ABSTRACT

Abstract

Current adversarial attack methods in black-box settings mainly: (1) rely on transferability approach which requires a substitute model, hence inefficient; or (2) employ a large number of queries for crafting their adversarial examples, hence very likely to be detected and responded by the target system (e.g., AI service provider) due to its high traffic volume. In this paper, we present a black-box adversarial attack based on Multi-Group Particle Swarm Optimization with Random Redistribution (MGRR-PSO) which yields a very high success rate while maintaining a low number of query by launching the attack in a distributed manner. Attacks are executed from multiple nodes, disseminating queries among the nodes, hence reducing the possibility of being recognized by the target system while also increasing scalability.

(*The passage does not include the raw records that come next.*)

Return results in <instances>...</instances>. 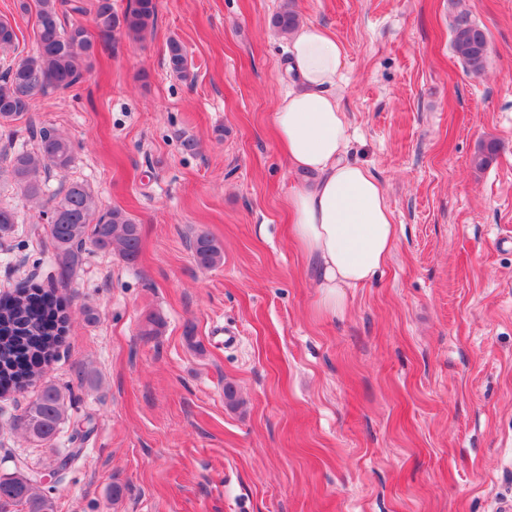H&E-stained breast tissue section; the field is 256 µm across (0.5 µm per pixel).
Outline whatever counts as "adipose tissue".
Listing matches in <instances>:
<instances>
[{"mask_svg": "<svg viewBox=\"0 0 512 512\" xmlns=\"http://www.w3.org/2000/svg\"><path fill=\"white\" fill-rule=\"evenodd\" d=\"M294 86L271 111L277 141L306 184L288 197L291 234L304 253L321 312H341L348 289L375 278L397 229L377 176L347 156V123L336 98L345 56L325 27L300 20L288 36Z\"/></svg>", "mask_w": 512, "mask_h": 512, "instance_id": "ef3b65f1", "label": "adipose tissue"}]
</instances>
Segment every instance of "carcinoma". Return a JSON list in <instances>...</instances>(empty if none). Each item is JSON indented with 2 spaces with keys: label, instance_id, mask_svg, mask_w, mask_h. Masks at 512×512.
<instances>
[{
  "label": "carcinoma",
  "instance_id": "obj_1",
  "mask_svg": "<svg viewBox=\"0 0 512 512\" xmlns=\"http://www.w3.org/2000/svg\"><path fill=\"white\" fill-rule=\"evenodd\" d=\"M157 0H132L122 13L112 0H92L90 7L69 0H19L20 13L31 22L36 51L20 60L19 66L6 63L15 47L17 33L7 19H0V126L6 127L32 111L35 102L54 92L74 91L91 70L93 60L110 49L117 32L140 38L154 26ZM92 16L96 33L82 23L66 24V13ZM299 17L294 0H288L274 19V27L286 33ZM455 54L474 75L485 71L487 38L485 31L468 14L457 15L453 25ZM171 72L188 76L184 45L172 38L167 43ZM500 151V143H482L472 164L482 170ZM75 161L72 143L63 135L43 127L33 150H15L0 156V181H6L24 199L40 204V218L55 251L60 274L72 276L83 263L91 246L116 252L128 264L141 254L139 225L121 207L106 211L82 181H71L46 196V179L51 170H69ZM18 214L11 206L0 205V239L11 235ZM198 267L211 269L223 262L221 244L208 232H198L191 242ZM69 313L53 291L24 288L0 301V390L21 388L39 379L54 358L61 336L67 329ZM65 395L53 383H45L20 418L21 430L30 440L48 444L65 419ZM30 475L17 470L0 476V512H54L53 499L37 492Z\"/></svg>",
  "mask_w": 512,
  "mask_h": 512
}]
</instances>
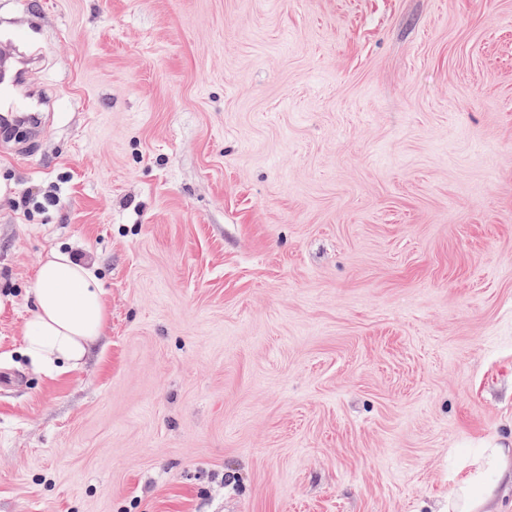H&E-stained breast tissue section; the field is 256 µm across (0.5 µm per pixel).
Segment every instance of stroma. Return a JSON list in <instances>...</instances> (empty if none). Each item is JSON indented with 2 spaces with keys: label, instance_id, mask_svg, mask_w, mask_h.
<instances>
[{
  "label": "stroma",
  "instance_id": "1",
  "mask_svg": "<svg viewBox=\"0 0 512 512\" xmlns=\"http://www.w3.org/2000/svg\"><path fill=\"white\" fill-rule=\"evenodd\" d=\"M0 512H447L512 448V0H0ZM93 265L77 370L23 354ZM19 71L3 66L0 73V125L1 132L7 131L17 123L33 122L34 115L27 110V98L18 96L7 98L11 89L17 87ZM5 98L2 100V97ZM33 294L35 310L25 325L23 353L36 368L58 374L80 367L108 321L92 267L51 249L38 268Z\"/></svg>",
  "mask_w": 512,
  "mask_h": 512
}]
</instances>
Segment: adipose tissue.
I'll return each mask as SVG.
<instances>
[{
  "label": "adipose tissue",
  "instance_id": "ef3b65f1",
  "mask_svg": "<svg viewBox=\"0 0 512 512\" xmlns=\"http://www.w3.org/2000/svg\"><path fill=\"white\" fill-rule=\"evenodd\" d=\"M35 310L25 325L23 352L32 365L56 373L80 367L103 335L108 311L88 263L53 249L41 262L33 288ZM512 474V450L487 449L448 498V512H495L496 483Z\"/></svg>",
  "mask_w": 512,
  "mask_h": 512
}]
</instances>
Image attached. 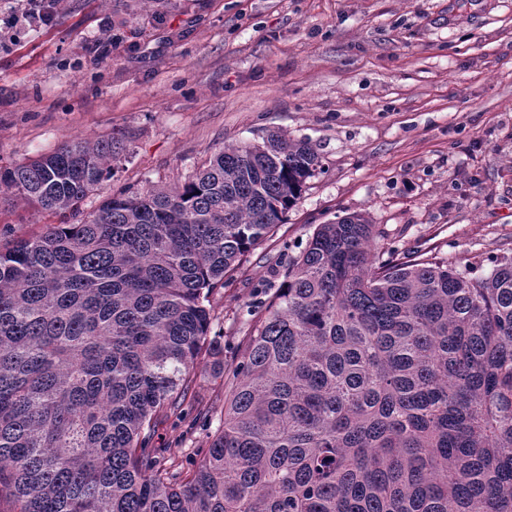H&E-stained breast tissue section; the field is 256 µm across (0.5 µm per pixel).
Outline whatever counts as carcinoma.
Here are the masks:
<instances>
[{
    "label": "carcinoma",
    "mask_w": 512,
    "mask_h": 512,
    "mask_svg": "<svg viewBox=\"0 0 512 512\" xmlns=\"http://www.w3.org/2000/svg\"><path fill=\"white\" fill-rule=\"evenodd\" d=\"M120 144L0 169L63 217L0 248V499L11 512H512V255L469 263L319 224L229 362L210 296L321 168L273 132L82 217ZM224 407L194 388L204 359ZM197 406L179 462L159 427Z\"/></svg>",
    "instance_id": "obj_1"
}]
</instances>
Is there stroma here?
Returning <instances> with one entry per match:
<instances>
[{
    "label": "stroma",
    "mask_w": 512,
    "mask_h": 512,
    "mask_svg": "<svg viewBox=\"0 0 512 512\" xmlns=\"http://www.w3.org/2000/svg\"><path fill=\"white\" fill-rule=\"evenodd\" d=\"M43 2L0 0V167L119 138L83 212L271 131L315 146L321 169L285 223L211 297L225 348L290 248L339 216L481 273L512 254V0H62L51 25L23 19ZM58 221L0 195L2 246Z\"/></svg>",
    "instance_id": "obj_1"
}]
</instances>
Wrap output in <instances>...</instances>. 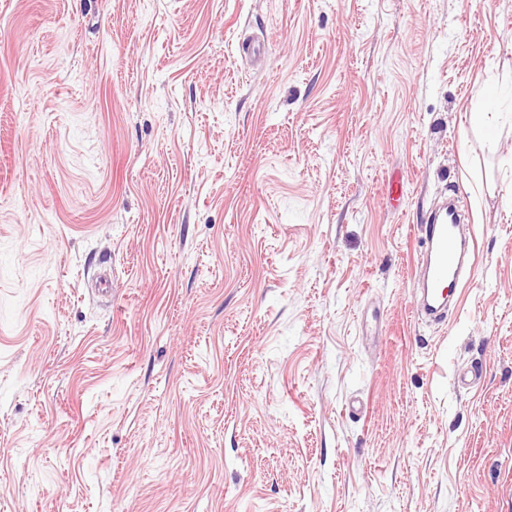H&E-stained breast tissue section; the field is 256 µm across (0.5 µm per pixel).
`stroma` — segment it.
I'll list each match as a JSON object with an SVG mask.
<instances>
[{
	"label": "stroma",
	"instance_id": "1",
	"mask_svg": "<svg viewBox=\"0 0 512 512\" xmlns=\"http://www.w3.org/2000/svg\"><path fill=\"white\" fill-rule=\"evenodd\" d=\"M0 512H512V0H0ZM460 220V210L454 201L444 204L426 219L428 249L419 260L425 295L423 316L434 315L444 307L452 288L460 281L466 245L460 234Z\"/></svg>",
	"mask_w": 512,
	"mask_h": 512
}]
</instances>
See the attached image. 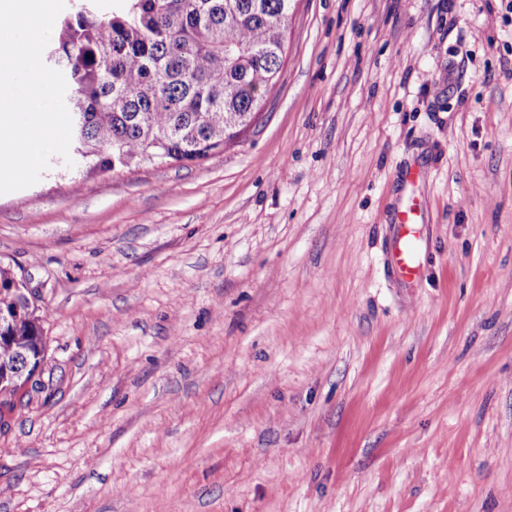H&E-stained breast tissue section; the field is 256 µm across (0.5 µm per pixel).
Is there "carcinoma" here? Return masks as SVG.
I'll list each match as a JSON object with an SVG mask.
<instances>
[{
	"label": "carcinoma",
	"instance_id": "cac0c4a2",
	"mask_svg": "<svg viewBox=\"0 0 512 512\" xmlns=\"http://www.w3.org/2000/svg\"><path fill=\"white\" fill-rule=\"evenodd\" d=\"M77 0L48 61L64 72L70 148L99 173L224 150L280 77L292 0ZM12 271L0 265V308ZM15 351L45 355L36 312L13 320Z\"/></svg>",
	"mask_w": 512,
	"mask_h": 512
}]
</instances>
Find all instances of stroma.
I'll list each match as a JSON object with an SVG mask.
<instances>
[{"label":"stroma","mask_w":512,"mask_h":512,"mask_svg":"<svg viewBox=\"0 0 512 512\" xmlns=\"http://www.w3.org/2000/svg\"><path fill=\"white\" fill-rule=\"evenodd\" d=\"M0 263L48 344L0 512H512V0H293L236 143L45 170ZM419 177L417 172H410L403 179V201L390 218L393 239L388 253V263L394 272L405 280L417 278L422 269L420 243L412 231V225L424 224V215L419 199L410 191Z\"/></svg>","instance_id":"stroma-1"}]
</instances>
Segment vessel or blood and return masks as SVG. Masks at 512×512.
Here are the masks:
<instances>
[{
    "mask_svg": "<svg viewBox=\"0 0 512 512\" xmlns=\"http://www.w3.org/2000/svg\"><path fill=\"white\" fill-rule=\"evenodd\" d=\"M417 180V173L406 175L403 180V201L390 218L393 239L388 253V263L394 272L405 280L417 278L422 269L420 243L412 231L413 225L424 221L421 203L412 192Z\"/></svg>",
    "mask_w": 512,
    "mask_h": 512,
    "instance_id": "obj_1",
    "label": "vessel or blood"
}]
</instances>
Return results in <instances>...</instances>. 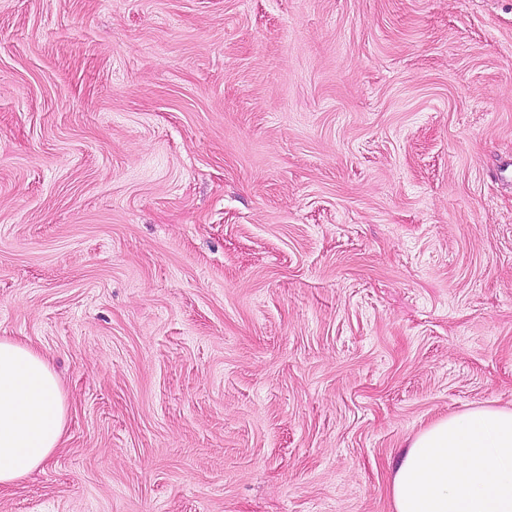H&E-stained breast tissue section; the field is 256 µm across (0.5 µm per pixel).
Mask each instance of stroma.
I'll return each instance as SVG.
<instances>
[{"label": "stroma", "mask_w": 512, "mask_h": 512, "mask_svg": "<svg viewBox=\"0 0 512 512\" xmlns=\"http://www.w3.org/2000/svg\"><path fill=\"white\" fill-rule=\"evenodd\" d=\"M512 0H0V338L63 445L0 512H393L512 407Z\"/></svg>", "instance_id": "1"}]
</instances>
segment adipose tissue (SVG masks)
Returning a JSON list of instances; mask_svg holds the SVG:
<instances>
[{
	"instance_id": "1",
	"label": "adipose tissue",
	"mask_w": 512,
	"mask_h": 512,
	"mask_svg": "<svg viewBox=\"0 0 512 512\" xmlns=\"http://www.w3.org/2000/svg\"><path fill=\"white\" fill-rule=\"evenodd\" d=\"M64 390L38 349L0 338V488L60 448ZM394 512H512V408L481 406L409 439L390 480Z\"/></svg>"
}]
</instances>
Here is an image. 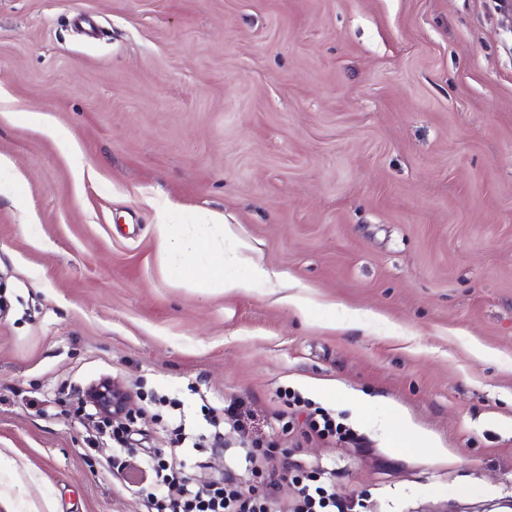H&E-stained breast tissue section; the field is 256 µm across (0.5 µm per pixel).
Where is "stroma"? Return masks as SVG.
<instances>
[{
  "label": "stroma",
  "mask_w": 512,
  "mask_h": 512,
  "mask_svg": "<svg viewBox=\"0 0 512 512\" xmlns=\"http://www.w3.org/2000/svg\"><path fill=\"white\" fill-rule=\"evenodd\" d=\"M0 158V512H148L181 423L195 488L260 484L251 448L337 463L366 512H512V0H0ZM205 217L305 312L173 279L155 224ZM233 402L249 431L212 447ZM91 394L97 408L104 414L110 415L112 420L127 414L129 395L119 384L111 381L97 384Z\"/></svg>",
  "instance_id": "1"
}]
</instances>
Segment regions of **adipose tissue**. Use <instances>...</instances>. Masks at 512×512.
Here are the masks:
<instances>
[{"mask_svg":"<svg viewBox=\"0 0 512 512\" xmlns=\"http://www.w3.org/2000/svg\"><path fill=\"white\" fill-rule=\"evenodd\" d=\"M154 236L171 276L186 287L228 294L273 282L280 305L298 311L306 305L295 291L294 277L273 273L250 256V247L239 237L236 225L206 218L195 224L162 222L155 225Z\"/></svg>","mask_w":512,"mask_h":512,"instance_id":"ef3b65f1","label":"adipose tissue"}]
</instances>
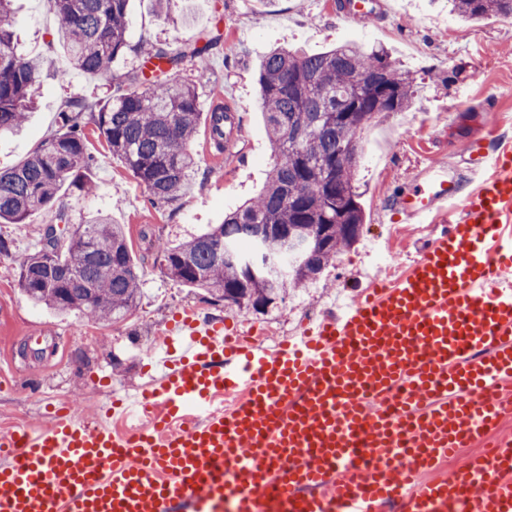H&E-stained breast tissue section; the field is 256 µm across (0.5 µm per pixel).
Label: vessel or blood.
<instances>
[{"label":"vessel or blood","mask_w":512,"mask_h":512,"mask_svg":"<svg viewBox=\"0 0 512 512\" xmlns=\"http://www.w3.org/2000/svg\"><path fill=\"white\" fill-rule=\"evenodd\" d=\"M461 161L466 176L429 164L392 197L409 222L461 205L394 283L273 349L188 311L161 372L113 403L131 427L70 412L1 430L0 512H512V440L482 446L512 405L479 397L512 381V154L471 146ZM467 442L481 452L438 476ZM397 446L412 465L395 466Z\"/></svg>","instance_id":"b4317fda"}]
</instances>
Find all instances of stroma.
I'll return each mask as SVG.
<instances>
[{"mask_svg":"<svg viewBox=\"0 0 512 512\" xmlns=\"http://www.w3.org/2000/svg\"><path fill=\"white\" fill-rule=\"evenodd\" d=\"M12 8L18 52L42 57L43 76L24 130L0 137L1 170L22 163L57 131L66 100L100 105L110 93L106 78L72 68L64 48L46 54L45 44L57 32L47 0H14ZM128 9L131 48L113 64L118 75L142 65L135 46L175 47L205 34L221 36L216 49L183 65L185 75H207L196 86L200 118L192 150L199 167L179 208L155 206L105 141L89 133L96 190L87 194L64 185L57 204L69 215V230L100 213L126 228L141 297L114 325L59 316L33 305L22 292L19 266L34 252L39 227L53 222V211L28 224H0V237L11 248L10 256L0 257V370L8 374L0 384V430L47 423L56 409L77 399L83 415L96 417L113 391L140 385V372L157 349L154 335L188 309L280 340L309 313L354 299L373 279L407 269L432 231H396L397 216L388 203L418 167L456 162L475 142L490 150L512 148V17L465 22L450 13L447 0H375L372 15L355 24L340 21L336 0H129ZM344 43L384 47L417 78L410 110L382 114L360 134L357 185L366 220L358 242L317 280L286 291L266 311L243 313L205 303L204 290L164 273L151 239L175 243L204 233L262 188L272 163L257 102L264 54L279 45L315 54ZM436 69L453 73V81H435ZM215 103L234 107L241 130L236 154L218 161L208 157L206 146V114ZM491 110L498 123L488 122Z\"/></svg>","mask_w":512,"mask_h":512,"instance_id":"1","label":"stroma"}]
</instances>
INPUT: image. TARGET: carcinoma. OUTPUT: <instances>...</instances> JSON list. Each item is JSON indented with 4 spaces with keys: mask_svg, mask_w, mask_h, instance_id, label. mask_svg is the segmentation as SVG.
<instances>
[{
    "mask_svg": "<svg viewBox=\"0 0 512 512\" xmlns=\"http://www.w3.org/2000/svg\"><path fill=\"white\" fill-rule=\"evenodd\" d=\"M12 0H0V135L19 129L42 76V63L16 52L10 20ZM59 20L58 40L71 63L94 75L111 76L112 95L100 107L82 99L66 101L59 131L42 141L22 164L0 171V223L28 224L53 208L61 187L71 181L87 192L94 158L84 130L94 125L119 159L147 188L150 200L177 205L198 166L191 143L197 130L196 81L182 76L188 57H202L221 40L216 34L173 49H143L151 71L134 68L112 76V64L129 48V0H50ZM465 21L512 16V0H448ZM259 106L272 151L262 190L224 218V223L178 244L158 238L154 247L175 282L201 288L210 301L241 312L261 311L289 288L318 279L336 254L360 236L365 215L357 191V164L340 158L351 143L350 124L336 117V98L346 112L370 121L411 105L414 75L382 48L340 45L318 54L285 47L268 52L259 70ZM212 143L224 149L230 115L210 113ZM64 209L42 227L39 247L23 261L19 284L28 299L59 315L77 313L116 324L136 308L139 276L123 225L99 214L82 233L65 238ZM305 239L300 251L282 248V234ZM263 240L275 260L271 272L248 273L240 258Z\"/></svg>",
    "mask_w": 512,
    "mask_h": 512,
    "instance_id": "cac0c4a2",
    "label": "carcinoma"
}]
</instances>
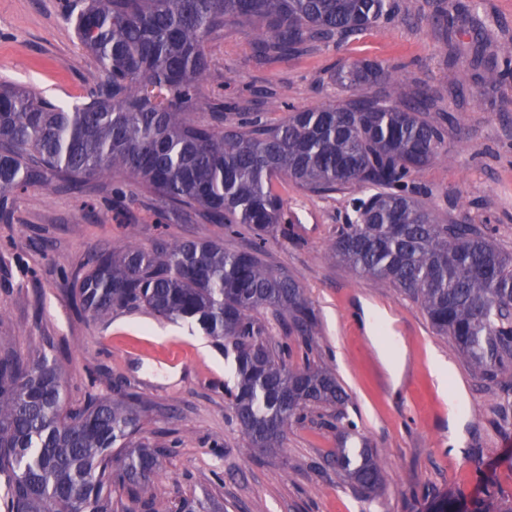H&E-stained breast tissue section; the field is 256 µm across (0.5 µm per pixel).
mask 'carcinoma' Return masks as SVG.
Masks as SVG:
<instances>
[{
  "mask_svg": "<svg viewBox=\"0 0 512 512\" xmlns=\"http://www.w3.org/2000/svg\"><path fill=\"white\" fill-rule=\"evenodd\" d=\"M81 45L100 61L88 102L73 109L0 85V216L9 196L51 177L81 189L94 181L121 191L118 175L179 216L202 210L230 235L244 228L250 247L227 251L217 239L160 238L96 250L73 298L105 319L147 308L166 321L196 322L233 354L230 391L247 447L284 448L288 428L307 409L345 404L333 368L273 342L272 313L306 353L318 318L299 285L262 259L270 237L288 232L275 182L328 195L349 189L355 220L328 255L420 305L433 330L449 337L482 378L505 377L512 392V253L472 224H442L414 197V175L447 155L441 126L421 116L425 100H406L376 63H351L336 82L382 84L384 100L294 110L266 125L234 111L223 95L201 94L211 62L209 36L247 27L260 57L289 58L344 42L392 16L391 0H63ZM488 76H512V42L496 49ZM65 372L45 354L0 355V476L3 512H112V488H146L159 474L161 448H133L147 406L127 383L79 408L63 406ZM336 470L364 493L382 485L377 456L347 440ZM433 512H461L437 494ZM197 498L131 499L121 512H220ZM470 512H512L494 493Z\"/></svg>",
  "mask_w": 512,
  "mask_h": 512,
  "instance_id": "carcinoma-1",
  "label": "carcinoma"
}]
</instances>
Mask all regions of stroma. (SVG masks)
I'll return each mask as SVG.
<instances>
[{"label":"stroma","mask_w":512,"mask_h":512,"mask_svg":"<svg viewBox=\"0 0 512 512\" xmlns=\"http://www.w3.org/2000/svg\"><path fill=\"white\" fill-rule=\"evenodd\" d=\"M397 17L358 38L321 45L300 58H254L246 28L209 38L211 73L203 95L226 100L264 122L286 112L263 108L257 94L276 91L298 109L377 97L381 86L346 88L335 71L345 63H382L408 95L427 91L424 113L441 122L448 155L416 176L415 196L442 223L472 224L512 252V78L486 84L466 48L512 38V0H460L473 17L451 52L432 23L435 0H395ZM62 0H0V82L54 103L84 102L86 52ZM279 191L288 234L269 240L263 258L302 288L319 320L317 353L332 365L349 396L344 420L313 410L289 428L283 451L247 447L227 389L234 366L216 343L200 349L194 323L157 319L148 310L116 312L100 321L77 314L69 290L88 269L94 249L177 240L220 239L229 251L248 248V234L195 216H164L159 202L129 185L123 199L68 190L46 181L11 196L0 221V351L27 358L47 353L66 373L70 407L109 395L123 381L149 406L136 441L163 449L161 470L142 498L209 496L226 512H426V491L455 495L470 512L485 489L512 500V406L500 385L481 378L437 335L413 301L355 275L327 254L353 213L349 191L312 194L288 182ZM451 375L439 386L432 357ZM349 447L369 443L384 489L367 498L336 474L332 456L341 432ZM483 478H476V469Z\"/></svg>","instance_id":"obj_1"}]
</instances>
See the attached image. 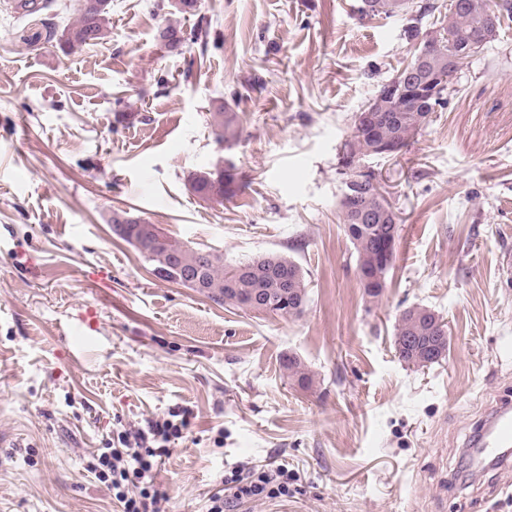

Furthermore, we propose to efficiently remove excessive perturbation (i.e., perturbation pruning) by utilizing again the MGRR-PSO. Overall, we perform five different experiments: comparing our attack's performance with existing algorithms, testing in high-dimensional space using ImageNet dataset, examining our hyperparameters, and testing on real digital attack to Google Cloud Vision. Our attack proves to obtain a 100% success rate for both untargeted and targeted attack on MNIST and CIFAR-10 datasets and able to successfully fool Google Cloud Vision as a proof of the real digital attack with relatively low queries.